How to complete this task: The records below must be output exactly, with no images carried over.

BEGIN Materials provided

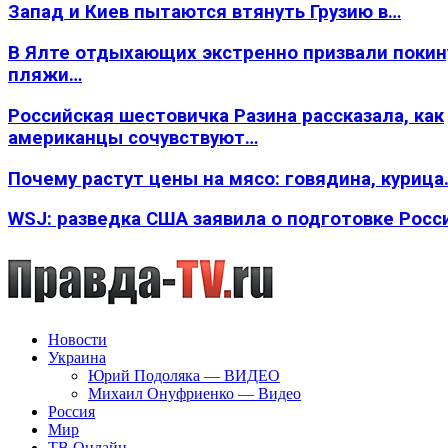
Запад и Киев пытаются втянуть Грузию в…
В Ялте отдыхающих экстренно призвали покин
пляжи…
Российская шестовичка Разина рассказала, как
американцы сочувствуют…
Почему растут цены на мясо: говядина, курица
WSJ: разведка США заявила о подготовке Росс
Новости
Украина
Юрий Подоляка — ВИДЕО
Михаил Онуфриенко — Видео
Россия
Мир
ТВ Онлайн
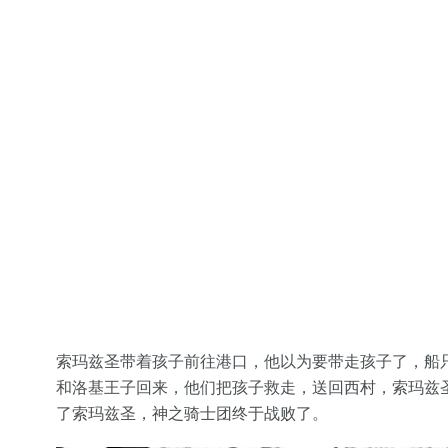
索玛兹圣带着孩子前往港口，他以为要带走孩子了，船
和洛基王子回来，他们把孩子救走，送回西村，索玛兹
了索玛兹圣，神之骑士团终于战败了。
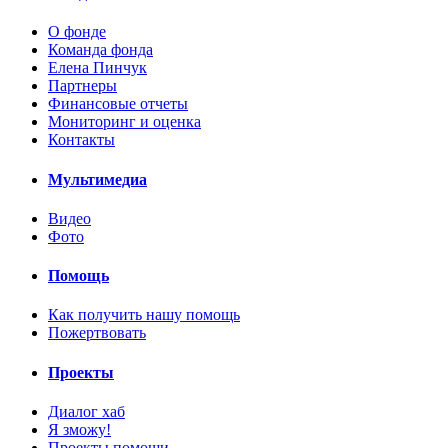
О фонде
Команда фонда
Елена Пинчук
Партнеры
Финансовые отчеты
Мониторинг и оценка
Контакты
Мультимедиа
Видео
Фото
Помощь
Как получить нашу помощь
Пожертвовать
Проекты
Диалог хаб
Я зможу!
Проекты помощи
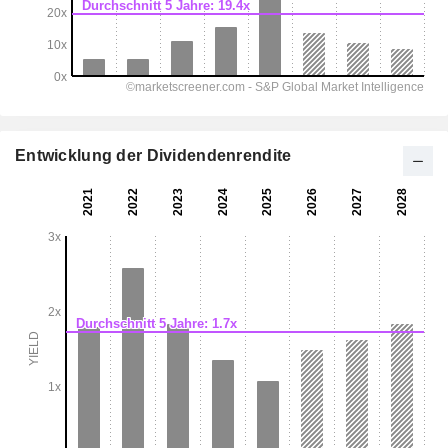
Entwicklung der Dividendenrendite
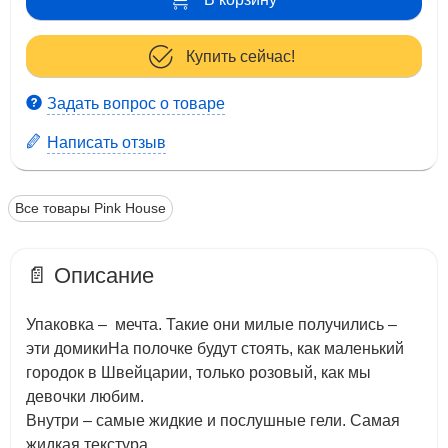
Купить сейчас!
Задать вопрос о товаре
Написать отзыв
Все товары Pink House
📄 Описание
Упаковка – мечта. Такие они милые получились –
эти домикиНа полочке будут стоять, как маленький
городок в Швейцарии, только розовый, как мы
девочки любим.
Внутри – самые жидкие и послушные гели. Самая
жидкая текстура.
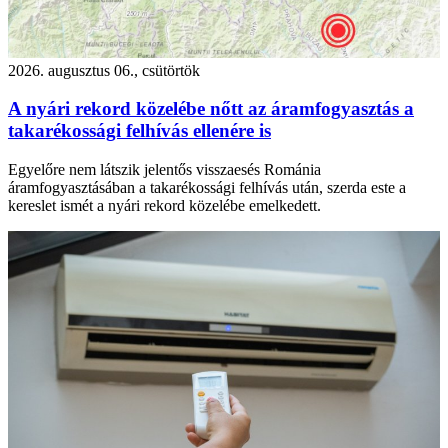
2026. augusztus 06., csütörtök
A nyári rekord közelébe nőtt az áramfogyasztás a
takarékossági felhívás ellenére is
Egyelőre nem látszik jelentős visszaesés Románia
áramfogyasztásában a takarékossági felhívás után, szerda este a
kereslet ismét a nyári rekord közelébe emelkedett.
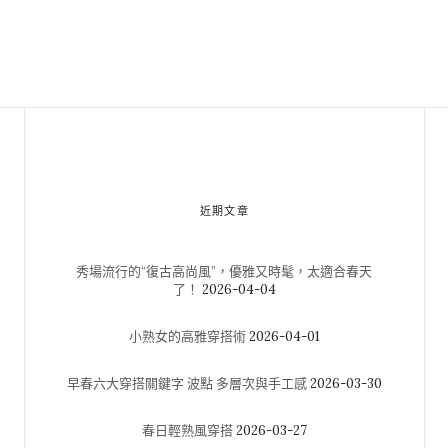
近期文章
秀場流行的“復古高尚風”，優雅又時髦，太適合春天
了！
2026-04-04
小熟女的高雅穿搭術
2026-04-01
早春六大穿搭關鍵字 波點 多層次與手工感
2026-03-30
春日輕熟風穿搭
2026-03-27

END Materials provided

Response for this exercise:
Запад и Киев пытаются втянуть Грузию в…
В Ялте отдыхающих экстренно призвали покин
пляжи…
Российская шестовичка Разина рассказала, как
американцы сочувствуют…
Почему растут цены на мясо: говядина, курица
WSJ: разведка США заявила о подготовке Росс
Новости
Украина
Юрий Подоляка — ВИДЕО
Михаил Онуфриенко — Видео
Россия
Мир
ТВ Онлайн
索玛兹圣带着孩子前往港口，他以为要带走孩子了，船
和洛基王子回来，他们把孩子救走，送回西村，索玛兹
了索玛兹圣，神之骑士团终于战败了。
О фонде
Команда фонда
Елена Пинчук
Партнеры
Финансовые отчеты
Мониторинг и оценка
Контакты
Мультимедиа
Видео
Фото
Помощь
Как получить нашу помощь
Пожертвовать
Проекты
Диалог хаб
Я зможу!
Проекты помощи
Entwicklung der Dividendenrendite
Купить сейчас!
Задать вопрос о товаре
Написать отзыв
Все товары Pink House
📄 Описание
Упаковка – мечта. Такие они милые получились –
эти домикиНа полочке будут стоять, как маленький
городок в Швейцарии, только розовый, как мы
девочки любим.
Внутри – самые жидкие и послушные гели. Самая
жидкая текстура.
2026. augusztus 06., csütörtök
A nyári rekord közelébe nőtt az áramfogyasztás a
takarékossági felhívás ellenére is
Egyelőre nem látszik jelentős visszaesés Románia
áramfogyasztásában a takarékossági felhívás után, szerda este a
kereslet ismét a nyári rekord közelébe emelkedett.
近期文章
秀場流行的“復古高尚風”，優雅又時髦，太適合春天
了！
2026-04-04
小熟女的高雅穿搭術
2026-04-01
早春六大穿搭關鍵字 波點 多層次與手工感
2026-03-30
春日輕熟風穿搭
2026-03-27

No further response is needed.